Domaines
Statistical physics
Physics of liquids
Nonequilibrium statistical physics
Non-equilibrium Statistical Physics
Hydrodynamics/Turbulence/Fluid mechanics
Type of internship
Théorique, numérique Description
According to everyone's experience, predicting the weather reliably for more than a few days seems an impossible task for our best weather agencies. Yet, we all know of examples of “weather sayings” that allow wise old persons to predict tomorrow’s weather without solving the equations of motion, and sometimes better than the official forecast. On a longer scale, climate model have been able to predict the variation of mean Earth temperature due to CO2 emission over a period of 50 year rather accurately.
How can we explain all these puzzling information?
In the late 50’ and 60’s, Lewis Fry Richardson, then Edward Lorenz set up the basis on the resolution of this puzzle, using observations, phenomenological arguments and low order models.

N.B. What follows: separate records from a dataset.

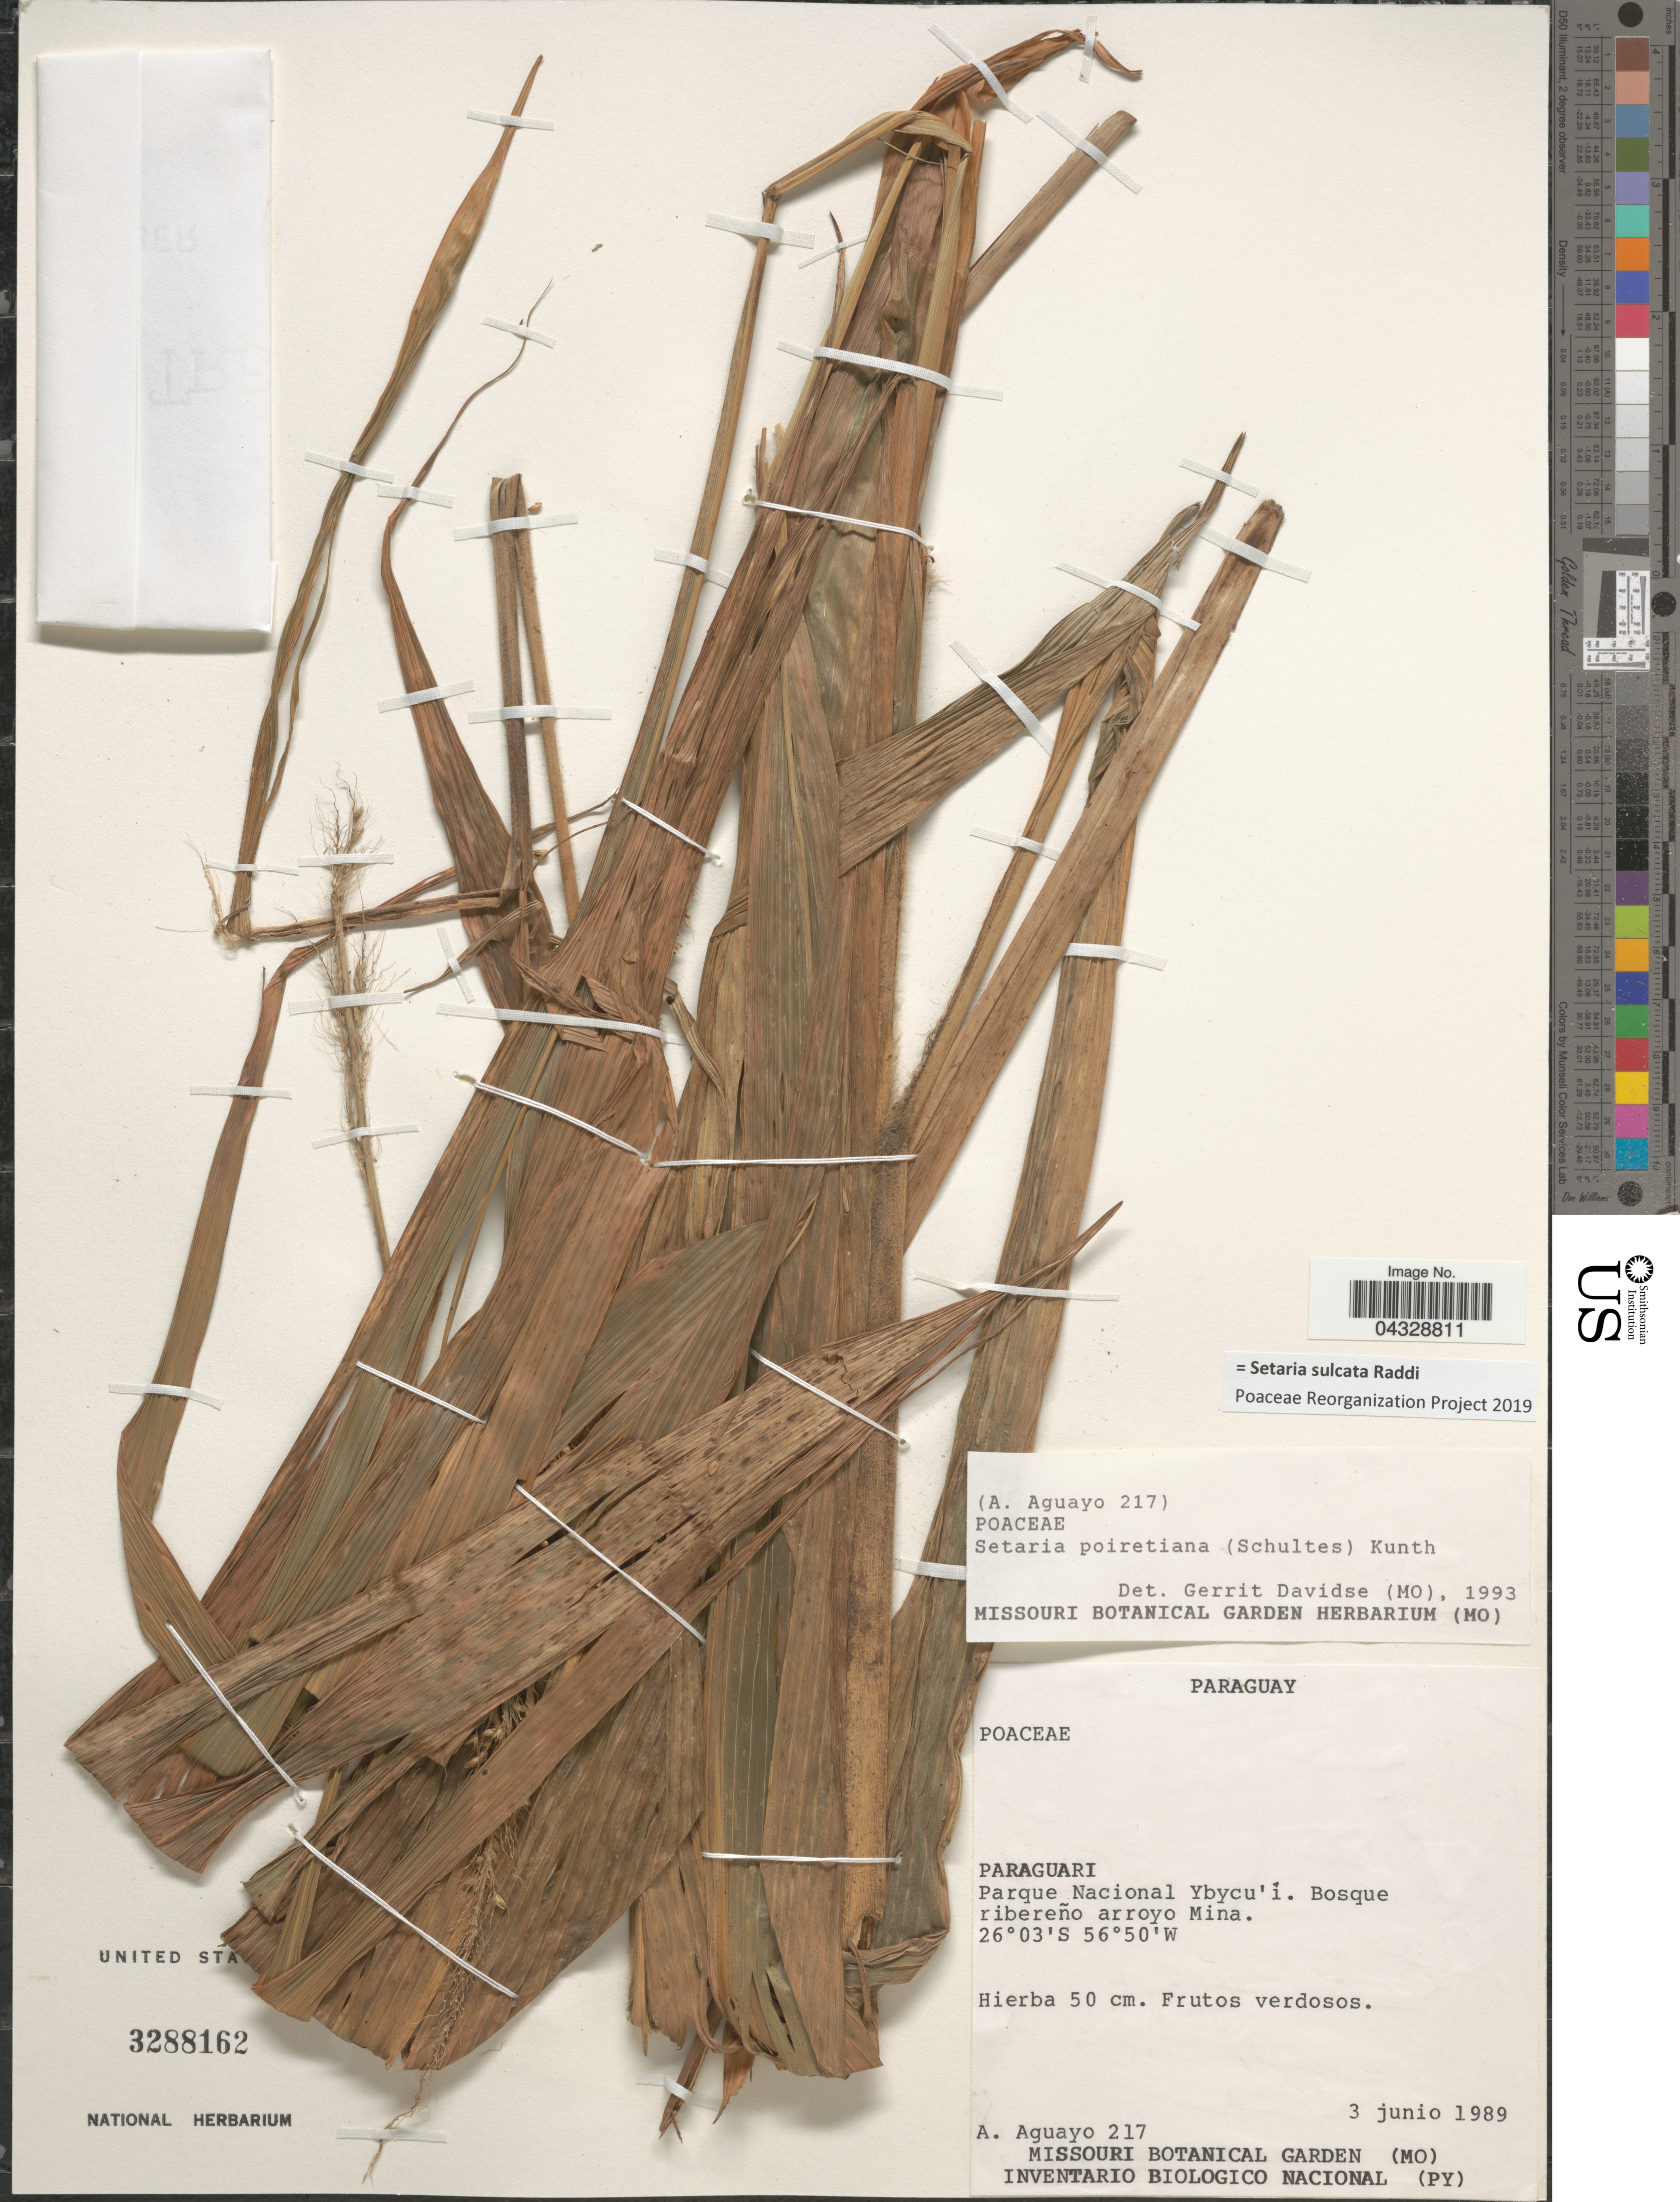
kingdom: Plantae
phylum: Tracheophyta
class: Liliopsida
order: Poales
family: Poaceae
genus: Setaria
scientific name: Setaria sulcata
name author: Raddi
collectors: A. Aguayo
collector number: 217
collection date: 1989-06-03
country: Paraguay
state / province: Paraguari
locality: Parque Nacional Ybycu'i. Bosque ribereño arroyo Mina.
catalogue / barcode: US 3288162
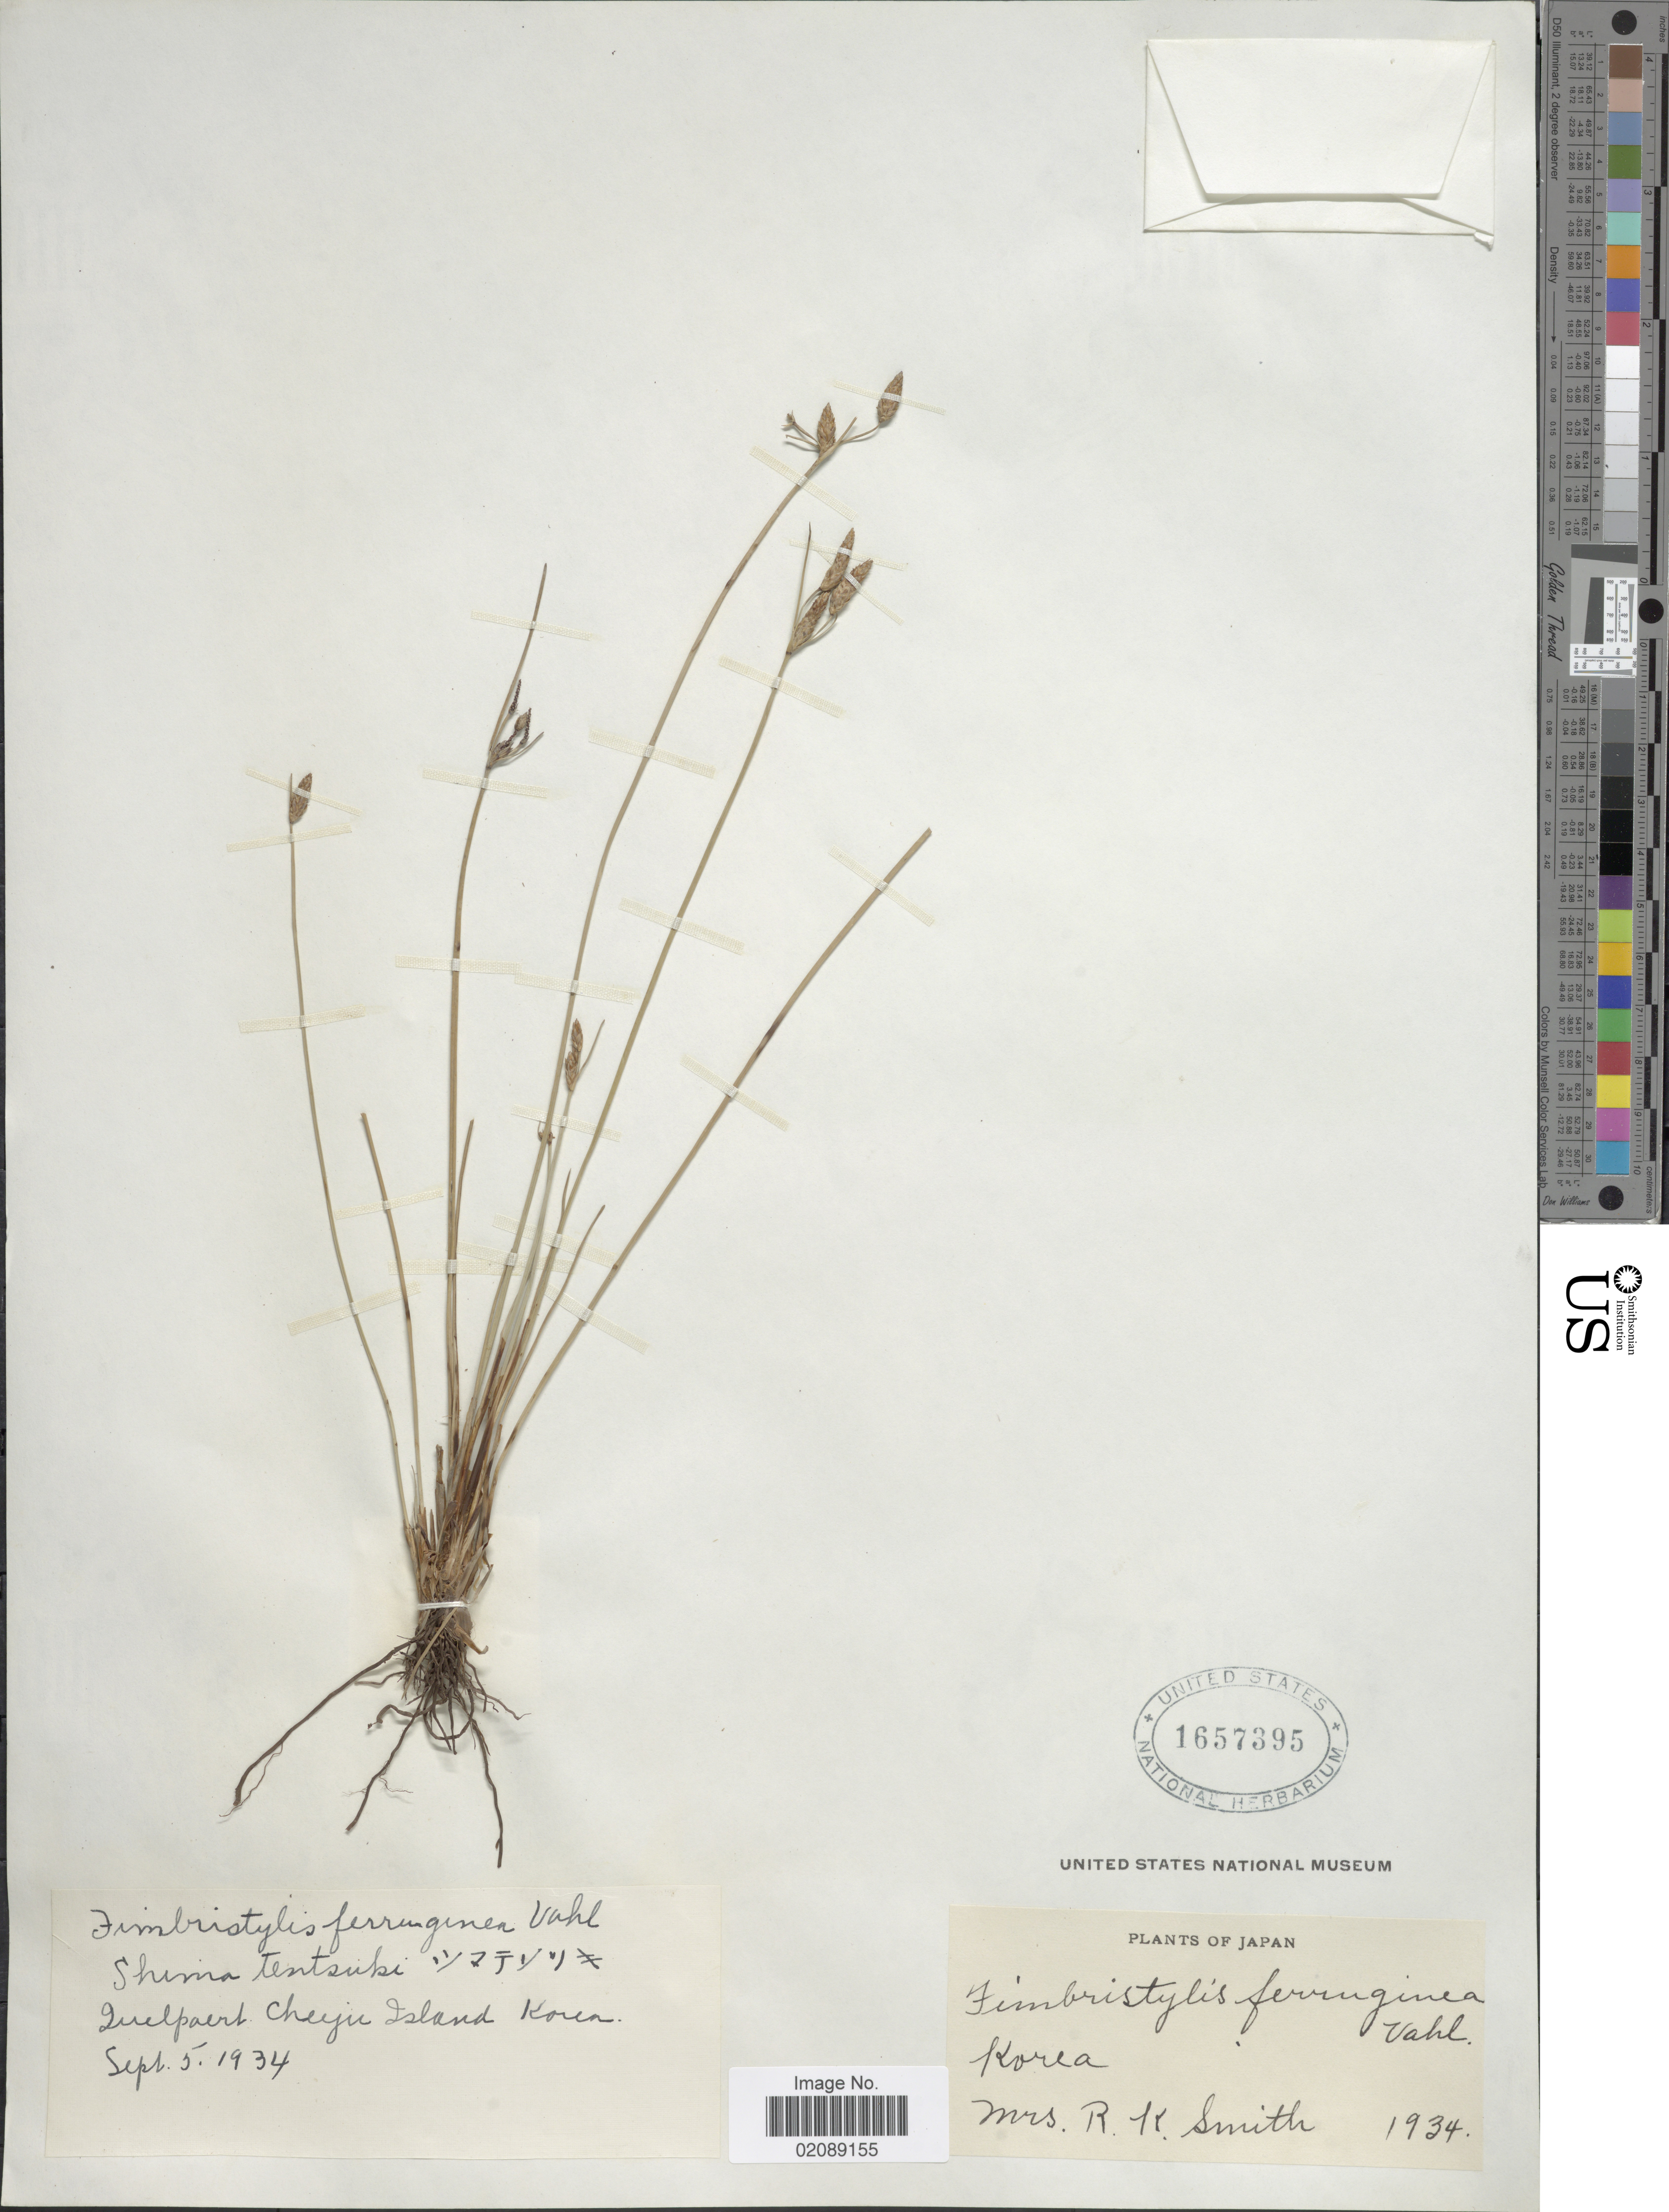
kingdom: Plantae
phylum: Tracheophyta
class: Liliopsida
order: Poales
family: Cyperaceae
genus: Fimbristylis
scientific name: Fimbristylis ferruginea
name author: (L.) Vahl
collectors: Mrs. R. K. Smith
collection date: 1934-09-05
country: South Korea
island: Jeju Island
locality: Shima tensuki, Zuelpaert Cheju Island Korea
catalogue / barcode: US 1657395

Present progress in mathematics, physics of turbulence, and observational data now allow to go beyond intuition, and test the validity of the butterfly effect in the atmosphere and climate.
The goal of this internship is to implement the new tools on real observations of weather maps, to evaluate weather predicability t on real data. On a longer time scale (for a PhD), the goal will be to investigate the “statistical universality” hypothesis, and whether we can hope to build new “weather sayings” using machine learning, allowing to predict climate or weather without solving the equations.